Edward asked the question but in reality, there was no need. One look at the grey face was more than enough.
“About as bad as it gets. We've put out feelers all over the world. We've hinted at a three point premium over US 'T' bills and nobody wants to know. I don't think they want to know at any price.”
“Not even answering the phone.”
They sat in silence for a few moments. Montford snapped out of it first. “Have your people finished work on the contingency plan yet?”
“They have. It's a nightmare, to be honest."
“No surprise there then.”
They had known for a few months the day would come when nobody in the world would be willing to buy English treasury bonds. The budget deficit had become overwhelming. Tax rises were out of the question. The only option would be austerity measures the like of which nobody had seen since the 1930's. A team of Number 11 boffins had been working up the wish list of nightmares.
“So go on.”
“Well, we both know there isn't an ounce of fat to be trimmed anywhere. And tinkering at the edges isn't going to achieve anything. There's no way we can avoid going to the IMF for some kind of bailout. What we need to do now is get ourselves into some kind of acceptable shape. Were we to go cap in hand now, they would laugh in our faces. So we need to cut the big stuff. We need to cut and cut hard. There are a hundred small measures, but these are the things which will keep the house from falling down. All pensions down by 30% - that's the state pension and all public sector pensions. £50 to see a GP. The first £500 of the cost of any operation. £200 to be picked up by an ambulance. No free school meals. No capital expenditure. A straight 10% off everything with the exception of the police of course."
“Like I said. A bloody nightmare.”
“OK. Fine. Nothing I wasn't expecting if I'm honest. Leave it with me. I will have my thoughts organised for the cabinet.”
The punches kept coming. Left. Right. Head. Guts. Head again. And by the evening half, the country would be out of the streets again.
A tap at the door. His secretary looking like she was about to have all her teeth yanked out.
“Sorry Prime Minister. It's Sir Charles Lampitt. He says it's urgent.”
“Fine. Send him in please.”
Lampitt entered along with a hint of the usual cologne.
“Hello, Charles. Something tells me you're not about to make my day better."
“I fear not Prime Minister.”
The spymaster sat and carefully arranged the creases of his trousers and eased the cuffs out from the sleeves of his jacket.
“The floor is yours.”
“Yes. I rather think it is. I'm afraid I have alarming news. I have just been given the transcript of a meeting held in the offices of the Guardian yesterday afternoon. A whistleblower in the Department of the Environment has leaked all the Holbrooke material. All of it. Contracts. Invoices. It seems the paper has engaged the services of some ex-military types to conduct surveillance on Sellafield and Hinkley Point. So basically they know. All of it."
Montford felt like his bones had been deep frozen. He drew in a slow breath and ordered himself to stay composed. He tried to ignore images of a future which was suddenly roaring towards him like an express train in the night.
Handcuffs. Hard eyed policemen. Concrete walls. A metal toilet. Behind a screen at The Hague.
“When will they publish?”
“Everything is with the lawyers. They want two weeks to look under every rock."
“Is there a chance the lawyers will tell them not to publish?”
“Not in my opinion. Not a chance in hell.”

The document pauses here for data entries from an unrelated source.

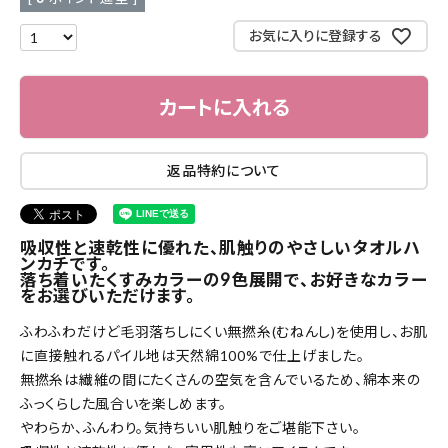
お気に入りに登録する
カートに入れる
返品特約について
吸収性と速乾性に優れた、肌触りのやさしいタオルハ
ンカチです。
落ち着いたくすみカラーの9色展開で、お好きなカラー
をお選びいただけます。
ふわふわだけど毛羽落ちしにくい無撚糸(むねんし)を使用し、お肌
に直接触れるパイル地は天然綿100%で仕上げました。
無撚糸は繊維の間にたくさんの空気を含んでいるため、綿本来の
ふっくらした風合いを楽しめます。
やわらか、ふんわり。気持ちいい肌触りをご堪能下さい。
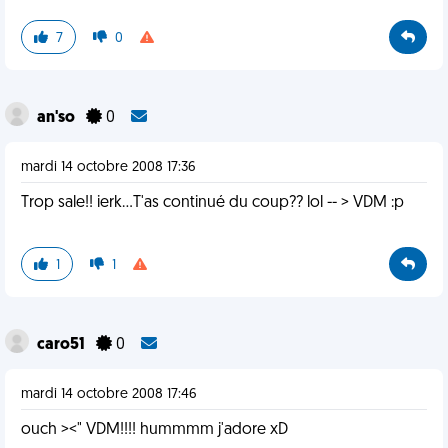
7
0
an'so
0
mardi 14 octobre 2008 17:36
Trop sale!! ierk...T'as continué du coup?? lol -- > VDM :p
1
1
caro51
0
mardi 14 octobre 2008 17:46
ouch ><" VDM!!!! hummmm j'adore xD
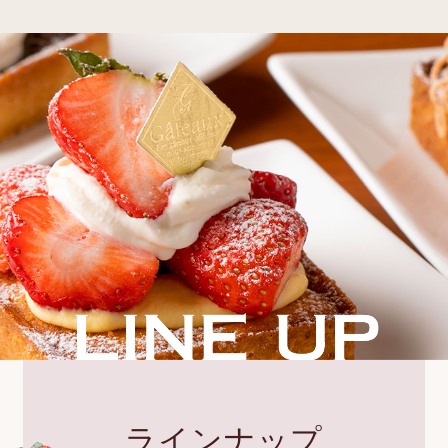
ラインナップ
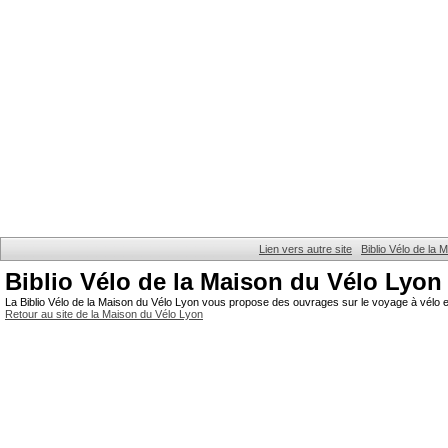
Lien vers autre site
Biblio Vélo de la
Biblio Vélo de la Maison du Vélo Lyon
La Biblio Vélo de la Maison du Vélo Lyon vous propose des ouvrages sur le voyage à vélo et
Retour au site de la Maison du Vélo Lyon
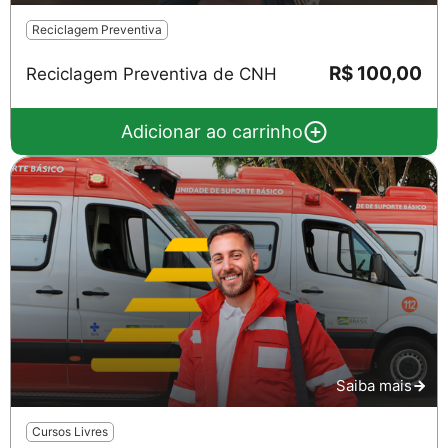
Reciclagem Preventiva
R$ 100,00
Reciclagem Preventiva de CNH
Adicionar ao carrinho
Saiba mais
Cursos Livres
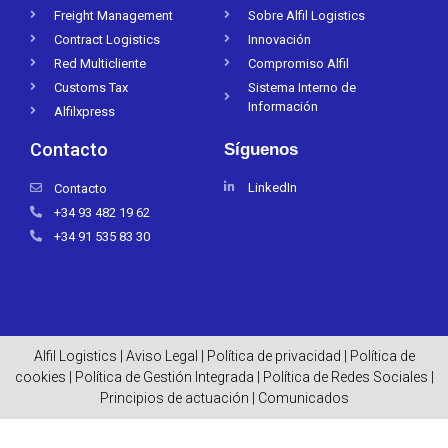
Freight Management
Sobre Alfil Logistics
Contract Logistics
Innovación
Red Multicliente
Compromiso Alfil
Customs Tax
Sistema Interno de
Información
Alfilxpress
Contacto
Síguenos
LinkedIn
Contacto
+34 93 482 19 62
+34 91 535 83 30
Alfil Logistics |
Aviso Legal
|
Política de privacidad
|
Política de
cookies
|
Política de Gestión Integrada
|
Política de Redes Sociales
|
Principios de actuación
|
Comunicados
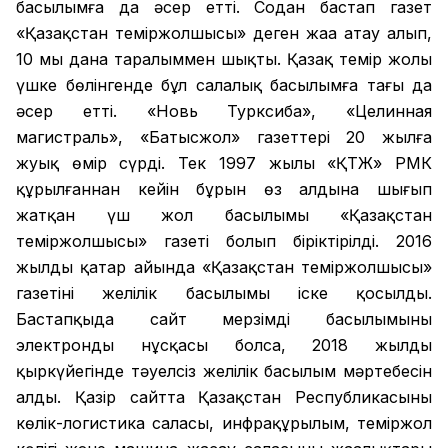
басылымға да әсер етті. Содан бастап газет
«Қазақстан теміржолшысы» деген жаңа атау алып,
10 мың дана таралыммен шықты. Қазақ темір жолы
үшке бөлінгенде бұл салалық басылымға тағы да
әсер етті. «Новь Турксиба», «Целинная
магистраль», «Батысжол» газеттері 20 жылға
жуық өмір сүрді. Тек 1997 жылы «ҚТЖ» РМК
құрылғаннан кейін бұрын өз алдына шығып
жатқан үш жол басылымы «Қазақстан
теміржолшысы» газеті болып біріктірілді. 2016
жылдың қаңтар айында «Қазақстан теміржолшысы»
газетінің желілік басылымы іске қосылды.
Бастапқыда сайт мерзімді басылымының
электронды нұсқасы болса, 2018 жылдың
қыркүйегінде тәуелсіз желілік басылым мәртебесін
алды. Қазір сайтта Қазақстан Республикасының
көлік-логистика саласы, инфрақұрылым, теміржол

“Anything we can do? Some kind of 'D' notice?”
“No point. They would merely put it online and the whole world would be reading within seconds.”
“So, two weeks?”
“Thank you, Charles. I will be in touch."
Lampitt slid from the room leaving the Prime Minister alone with the antique clock on his desk.
The tipping point wasn't in the future anymore. The tipping point was here. He swallowed more pills and rested his eyes.
He was down to his last few chips. The time had come to go all in.